If you and your spouse have decided to end your marriage through mediation rather than litigation, one of the first major decisions to make in this cooperative endeavor is whom to hire as your mediator. It’s essential that you choose someone whom both of you trust to help you work out agreements that are fair and acceptable to both of you and, if you have children, put their interests first.
You can seek recommendations from family, friends and colleagues who mediated their divorces. However, there are some important things to consider as you meet with one or more mediators to determine whether they will provide the guidance you need to work through the process amicably and efficiently. Let’s look at a few of those things.
Does the mediator specialize in family law mediation?
Some mediators do all kinds of mediation, including civil lawsuits and business and employment litigation. Family law mediation requires unique skills and training. You want someone who focuses the majority of their practice (and preferably all of it) on divorce and other family law matters.

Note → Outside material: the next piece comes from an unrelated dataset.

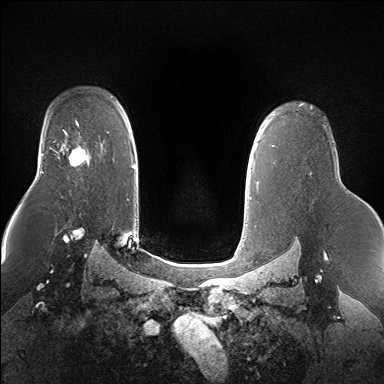
Breast MRI (dynamic contrast-enhanced), one axial slice; slice 112 of 160 in the series (ordered by position); dynamic contrast-enhanced series, time point 2 of 7 at this slice position (early post-contrast); 1.5 T; TE 1.5 ms, TR 5 ms; 1.4 mm slice thickness; 384 × 384 image matrix, field of view 360 × 360 mm. Female patient.
Structures marked on this image (semi-automatically segmented with operator editing):
- enhancing-tissue mask used for the functional tumour volume (all voxels passing the contrast-enhancement thresholds inside the analysis volume; usually the tumour): bounding box <58,133,88,167> (left, top, right, bottom; pixels)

Do you trust the mediator?
It can be hard to determine this after one meeting. However, you can get a feel for how comfortable you are with someone. Remember that they’ll be hearing intimate details of your life – and not always ones that are flattering to you.
You want someone who is honest and impartial. If they encourage you to have your own outside legal and other professional assistance (which is allowed in mediation), that’s a positive sign that they’re not trying to control the outcome.
What is their background in mediation and dispute resolution?
A mediator may have gone to the best law school in the country, but if they haven’t had significant training in divorce mediation, they’re not the best choice. While you’re talking about their qualifications, ask what their process is and what ethical standards they follow.
Being an attorney is not a requirement for divorce mediators. However, since you’ll be working out legal agreements together, it’s in your best interest if your mediator knows Michigan family law.
If you and your spouse are both involved in choosing your mediator and are both comfortable with your choice, you’re off to a good start in working through your divorce peacefully and moving on with your lives.